Visit to Shelsley Walsh Water Mill and Hill Climb – August 2023

On a sunny early September morning, the North Worcestershire village of Shelsley Walsh (population circa 45) appeared calm and tranquil as the group of sixteen members of the Pershore Civic Society arrived for a visit. Then the silence was broken by the sound of several powerful car engines revving up. Glimpses of sometimes colourful and exotic vehicles were seen waiting in the pits to test their stamina on the adjacent hill climb -the oldest motorsport venue in the world still to run events on the original course.

Upon arrival our group visited the recently restored Water Mill which dates back to 1308. Until 17 years ago, the Mill had been silent, its last job to grind animal feed in the 1920s.
The Mill was taken over by the Shelsley Water Mill Society (a registered charity) in 2006. This group consists of volunteers (mostly retired) and who are affectionately known as the “Dibnahs” (named after the late backstreet mechanic Fred Dibnah). Undeterred by the scale of their task, this group of 20 “men in sheds” cut back the undergrowth, excavated the millpond, re-channelled the millstream, and then restored the mill to full working condition – all within a period of 5 years.

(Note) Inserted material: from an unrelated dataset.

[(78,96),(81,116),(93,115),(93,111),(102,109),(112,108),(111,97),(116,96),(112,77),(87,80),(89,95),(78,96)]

The recent failure and subsequent replacement of the main timber pit wheel has brought milling operations to a temporary standstill – but the Dibnahs have replaced the wheel at a cost of £20,000 and are hoping to re-commence milling operations soon.

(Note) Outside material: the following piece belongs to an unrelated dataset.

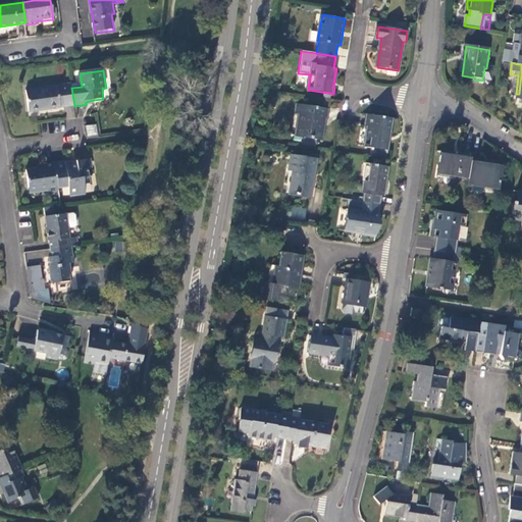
[(71,88),(71,85),(25,92),(29,113),(74,106),(71,88)]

Montagu Taylor bought the estate including the mill from Lord Ward in 1890 leading to the use of the hill at Shelsley Walsh as a major sports venue, and some 115 years on to the formation of the Shelsley Water Mill Society, with the preservation of the mill including 2 pairs of millstones. The grinding stones in the mill are very noisy and called “chattering damsels” apparently!
The mill is located near the foot of the hill-climb course and adjacent to the Norman church of St. Andrews which we also visited. We saw the circular Norman font, a floor of mediaeval tiles and the 1596 wooden tomb of Francis Walsh and his wife, painted to resemble marble.

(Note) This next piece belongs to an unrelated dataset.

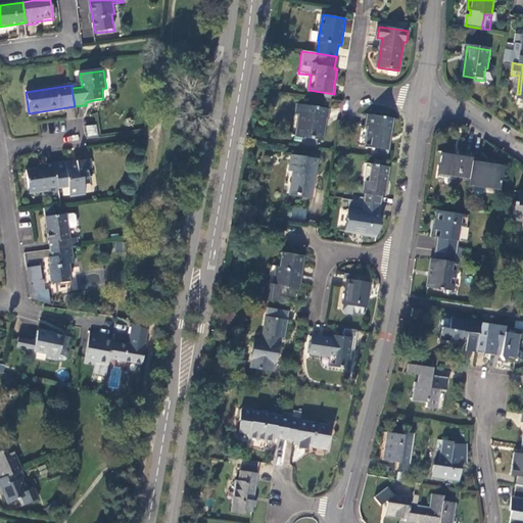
[(330,109),(298,105),(296,119),(298,119),(295,136),(323,140),(326,120),(328,120),(330,109)]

The hill course is run by the Midland Automobile Club. Our own Dr. Chris Perks (now retired and formerly of Pershore Medical Centre) was originally involved in a medical capacity for some years. Since retirement he’s been involved as a volunteer and gave us a guided tour (up a very steep path) alongside the course where cars had started to practise. Uphill speeds of more than 150mph can be achieved and the 1,000 yard course record currently stands at 22.6 secs!

A most enjoyable and informative visit rounded off by lunch in the adjacent Water Mill Restaurant. Many thanks for Catherine Cadbury for organizing this visit.